■ Given records:
:::
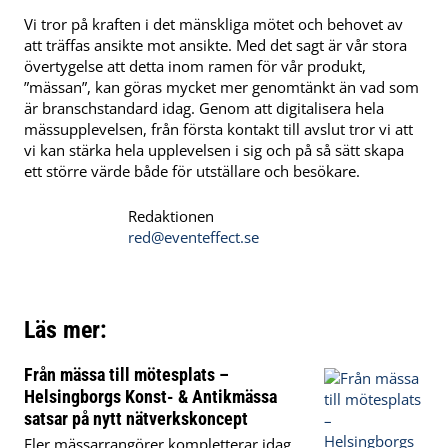
Vi tror på kraften i det mänskliga mötet och behovet av
att träffas ansikte mot ansikte. Med det sagt är vår stora
övertygelse att detta inom ramen för vår produkt,
”mässan”, kan göras mycket mer genomtänkt än vad som
är branschstandard idag. Genom att digitalisera hela
mässupplevelsen, från första kontakt till avslut tror vi att
vi kan stärka hela upplevelsen i sig och på så sätt skapa
ett större värde både för utställare och besökare.
Redaktionen
red@eventeffect.se
Läs mer:
Från mässa till mötesplats –
Helsingborgs Konst- & Antikmässa
satsar på nytt nätverkskoncept
Fler mässarrangörer kompletterar idag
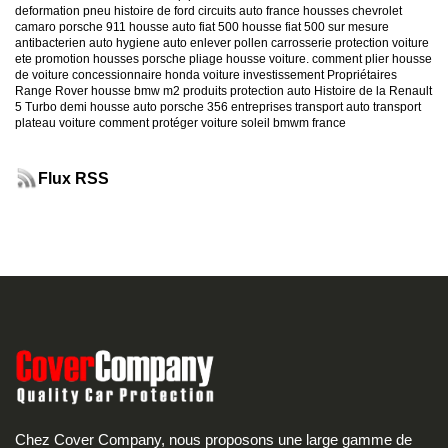
deformation pneu
histoire de ford
circuits auto france
housses chevrolet
camaro
porsche 911
housse auto fiat 500
housse fiat 500 sur mesure
antibacterien auto
hygiene auto
enlever pollen carrosserie
protection voiture
ete
promotion housses porsche
pliage housse voiture. comment plier housse
de voiture
concessionnaire honda
voiture investissement
Propriétaires
Range Rover
housse bmw m2
produits protection auto
Histoire de la Renault
5 Turbo
demi housse auto
porsche 356
entreprises transport auto
transport
plateau voiture
comment protéger voiture soleil
bmwm france
Flux RSS
Chez Cover Company, nous proposons une large gamme de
:::
■ Brief:
Line for line, retype the material exactly, omitting any pictures.

■ Reply to the exercise:
Vi tror på kraften i det mänskliga mötet och behovet av
att träffas ansikte mot ansikte. Med det sagt är vår stora
övertygelse att detta inom ramen för vår produkt,
”mässan”, kan göras mycket mer genomtänkt än vad som
är branschstandard idag. Genom att digitalisera hela
mässupplevelsen, från första kontakt till avslut tror vi att
vi kan stärka hela upplevelsen i sig och på så sätt skapa
ett större värde både för utställare och besökare.
Redaktionen
red@eventeffect.se
Läs mer:
Från mässa till mötesplats –
Helsingborgs Konst- & Antikmässa
satsar på nytt nätverkskoncept
Fler mässarrangörer kompletterar idag
deformation pneu
histoire de ford
circuits auto france
housses chevrolet
camaro
porsche 911
housse auto fiat 500
housse fiat 500 sur mesure
antibacterien auto
hygiene auto
enlever pollen carrosserie
protection voiture
ete
promotion housses porsche
pliage housse voiture. comment plier housse
de voiture
concessionnaire honda
voiture investissement
Propriétaires
Range Rover
housse bmw m2
produits protection auto
Histoire de la Renault
5 Turbo
demi housse auto
porsche 356
entreprises transport auto
transport
plateau voiture
comment protéger voiture soleil
bmwm france
Flux RSS
Chez Cover Company, nous proposons une large gamme de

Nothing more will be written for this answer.